Per farlo hanno preso cellule di tessuto respiratorio umano coltivate il laboratorio e le hanno esposte al patogeno pandemico, osservando che per i primi tre giorni la carica virale è raddoppiata ogni sei ore a causa della velocissima replicazione. Ma esponendo lo stesso tessuto al rinovirus e successivamente al coronavirus, la professoressa Foxman e i colleghi hanno osservato che quest'ultimo non si replicava. Com'è possibile? La ragione risiede nel fatto che il virus responsabile del raffreddore innesca l'attività dei geni stimolati dall'interferone, molecole che fanno parte della prima linea di difesa del nostro sistema immunitario. In parole semplici, il coronavirus si trova davanti le porte già sbarrate e dunque ne viene ostacolata l'aggressione. Avere un raffreddore, dunque, potrebbe fare la differenza tra sviluppare la forma lieve e la forma grave della COVID-19, in determinate circostanze.

“Il nostro studio implica che essere infettati dal comune raffreddore potrebbe proteggerti dalla COVID-19”, ha dichiarato la professoressa Foxman a IFLScience. “I nostri risultati mostrano che il comune raffreddore è molto efficace nell'attivare le difese antivirali generali – chiamate anche "risposta antivirale all'interferone" – che proteggono ampiamente contro molte infezioni virali, tra cui SARS-CoV-2. Sappiamo che queste difese, le risposte all'interferone, sono particolarmente importanti per combattere la COVID-19. Il virus fa tutto il possibile per bloccare queste difese una volta che ti contagia. Tuttavia, abbiamo scoperto che se queste difese sono preattivate da un virus diverso, questa è una situazione che permette una forte difesa contro il SARS-CoV-2 fin dall'inizio dell'infezione”, ha aggiunto la scienziata.

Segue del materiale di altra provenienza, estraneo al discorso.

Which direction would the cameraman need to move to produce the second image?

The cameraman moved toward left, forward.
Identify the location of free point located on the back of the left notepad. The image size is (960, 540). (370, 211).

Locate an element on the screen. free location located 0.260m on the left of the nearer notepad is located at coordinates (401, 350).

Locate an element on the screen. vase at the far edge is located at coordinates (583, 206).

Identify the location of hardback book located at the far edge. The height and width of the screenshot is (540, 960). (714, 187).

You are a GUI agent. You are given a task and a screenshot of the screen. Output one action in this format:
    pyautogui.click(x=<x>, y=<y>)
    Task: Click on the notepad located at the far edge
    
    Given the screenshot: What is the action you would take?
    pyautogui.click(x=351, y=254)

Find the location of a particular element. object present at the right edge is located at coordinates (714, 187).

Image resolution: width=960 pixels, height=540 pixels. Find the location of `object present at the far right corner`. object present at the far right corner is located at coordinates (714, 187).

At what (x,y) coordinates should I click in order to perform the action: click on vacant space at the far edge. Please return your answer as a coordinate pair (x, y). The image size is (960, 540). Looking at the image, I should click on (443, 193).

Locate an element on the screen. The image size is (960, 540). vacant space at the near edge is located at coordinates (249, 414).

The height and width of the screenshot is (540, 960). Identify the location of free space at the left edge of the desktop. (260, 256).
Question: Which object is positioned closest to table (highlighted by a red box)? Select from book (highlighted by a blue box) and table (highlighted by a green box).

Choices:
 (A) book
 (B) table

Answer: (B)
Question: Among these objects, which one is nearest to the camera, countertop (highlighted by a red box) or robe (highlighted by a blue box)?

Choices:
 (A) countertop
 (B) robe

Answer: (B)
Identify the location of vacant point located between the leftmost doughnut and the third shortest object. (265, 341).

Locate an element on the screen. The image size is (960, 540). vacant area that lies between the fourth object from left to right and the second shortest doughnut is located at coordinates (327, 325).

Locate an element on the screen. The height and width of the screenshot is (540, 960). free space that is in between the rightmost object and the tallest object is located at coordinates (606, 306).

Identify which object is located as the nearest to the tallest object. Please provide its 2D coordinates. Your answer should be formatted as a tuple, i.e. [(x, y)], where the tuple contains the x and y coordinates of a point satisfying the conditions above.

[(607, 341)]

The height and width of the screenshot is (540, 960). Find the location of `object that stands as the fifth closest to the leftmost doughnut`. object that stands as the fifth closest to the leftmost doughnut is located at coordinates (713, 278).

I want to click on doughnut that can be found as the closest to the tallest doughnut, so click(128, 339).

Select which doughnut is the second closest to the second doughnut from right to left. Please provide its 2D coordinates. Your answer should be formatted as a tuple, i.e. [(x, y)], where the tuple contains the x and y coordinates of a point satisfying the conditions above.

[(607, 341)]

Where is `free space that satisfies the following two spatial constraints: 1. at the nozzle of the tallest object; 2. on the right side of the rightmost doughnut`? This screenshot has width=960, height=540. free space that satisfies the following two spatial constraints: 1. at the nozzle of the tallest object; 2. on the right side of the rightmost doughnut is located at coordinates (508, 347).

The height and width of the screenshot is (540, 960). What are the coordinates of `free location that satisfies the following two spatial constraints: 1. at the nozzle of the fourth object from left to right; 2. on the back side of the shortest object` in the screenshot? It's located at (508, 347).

L'interferone, ampiamente disponibile come farmaco, è stato efficace nel combattere la replicazione del coronavirus anche in assenza della preattivazione da parte del rinovirus, ma sono nelle fasi iniziali dell'infezione, durante le quali il patogeno si replica velocemente nel nostro organismo. Poiché in questa fase si è asintomatici, può risultare complicato usare l'interferone per combattere la COVID-19 (nei pazienti già gravi, in pratica, non svolgerebbe più il suo ruolo preventivo), pertanto gli autori dello studio ipotizzano che possa essere sfruttato come terapia preventiva nelle persone esposte a un elevato rischio di contagio, ad esempio per chi vive con un positivo. Ciò che è certo è che l'interferenza tra virus può giocare un ruolo significativo nel rischio di contrarre o meno la forma grave della COVID-19 e dovrà essere ulteriormente indagata. “Ci sono interazioni nascoste tra i virus che non comprendiamo del tutto, e questi risultati sono un pezzo del puzzle che stiamo osservando soltanto adesso”, ha chiosato la professoressa Foxman in un comunicato stampa. I dettagli della ricerca “Dynamic innate immune response determines susceptibility to SARS-CoV-2 infection and early replication kinetics” sono stati pubblicati sulla rivista scientifica Journal of Experimental Medicine.